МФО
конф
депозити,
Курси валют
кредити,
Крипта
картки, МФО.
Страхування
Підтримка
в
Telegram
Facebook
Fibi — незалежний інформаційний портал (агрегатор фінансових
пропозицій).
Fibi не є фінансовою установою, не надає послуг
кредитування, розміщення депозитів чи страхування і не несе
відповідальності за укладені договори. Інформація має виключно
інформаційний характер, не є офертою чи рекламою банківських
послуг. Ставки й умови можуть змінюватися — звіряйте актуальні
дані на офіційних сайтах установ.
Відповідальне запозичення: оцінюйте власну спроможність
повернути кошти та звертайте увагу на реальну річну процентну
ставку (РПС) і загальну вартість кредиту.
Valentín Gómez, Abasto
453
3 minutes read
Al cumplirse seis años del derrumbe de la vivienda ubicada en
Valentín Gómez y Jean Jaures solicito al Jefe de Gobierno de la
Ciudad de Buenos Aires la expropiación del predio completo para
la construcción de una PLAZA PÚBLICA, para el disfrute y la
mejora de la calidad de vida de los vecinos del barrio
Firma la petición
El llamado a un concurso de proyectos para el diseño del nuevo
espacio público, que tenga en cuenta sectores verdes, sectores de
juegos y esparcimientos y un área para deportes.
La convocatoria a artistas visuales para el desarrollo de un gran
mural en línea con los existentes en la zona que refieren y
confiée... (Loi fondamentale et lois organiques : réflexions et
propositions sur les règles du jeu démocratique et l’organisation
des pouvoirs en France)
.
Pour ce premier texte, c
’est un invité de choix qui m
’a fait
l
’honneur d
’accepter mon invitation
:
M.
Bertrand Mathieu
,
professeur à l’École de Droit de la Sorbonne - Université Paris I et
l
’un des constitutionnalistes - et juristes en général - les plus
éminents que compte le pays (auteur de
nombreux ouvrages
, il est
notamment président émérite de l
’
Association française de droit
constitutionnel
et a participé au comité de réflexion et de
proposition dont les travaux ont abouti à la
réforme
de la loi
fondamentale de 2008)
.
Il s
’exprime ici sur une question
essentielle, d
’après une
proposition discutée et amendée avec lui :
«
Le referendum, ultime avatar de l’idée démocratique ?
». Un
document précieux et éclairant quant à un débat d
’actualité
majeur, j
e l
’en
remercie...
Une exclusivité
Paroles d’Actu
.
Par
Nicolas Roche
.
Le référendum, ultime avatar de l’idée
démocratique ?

..........

Work to complete
Return, unchanged, every line of the listing from its very first line down to and including the line that contains "ставку (РПС) і загальну вартість кредиту.".

Solved problem
МФО
конф
депозити,
Курси валют
кредити,
Крипта
картки, МФО.
Страхування
Підтримка
в
Telegram
Facebook
Fibi — незалежний інформаційний портал (агрегатор фінансових
пропозицій).
Fibi не є фінансовою установою, не надає послуг
кредитування, розміщення депозитів чи страхування і не несе
відповідальності за укладені договори. Інформація має виключно
інформаційний характер, не є офертою чи рекламою банківських
послуг. Ставки й умови можуть змінюватися — звіряйте актуальні
дані на офіційних сайтах установ.
Відповідальне запозичення: оцінюйте власну спроможність
повернути кошти та звертайте увагу на реальну річну процентну
ставку (РПС) і загальну вартість кредиту.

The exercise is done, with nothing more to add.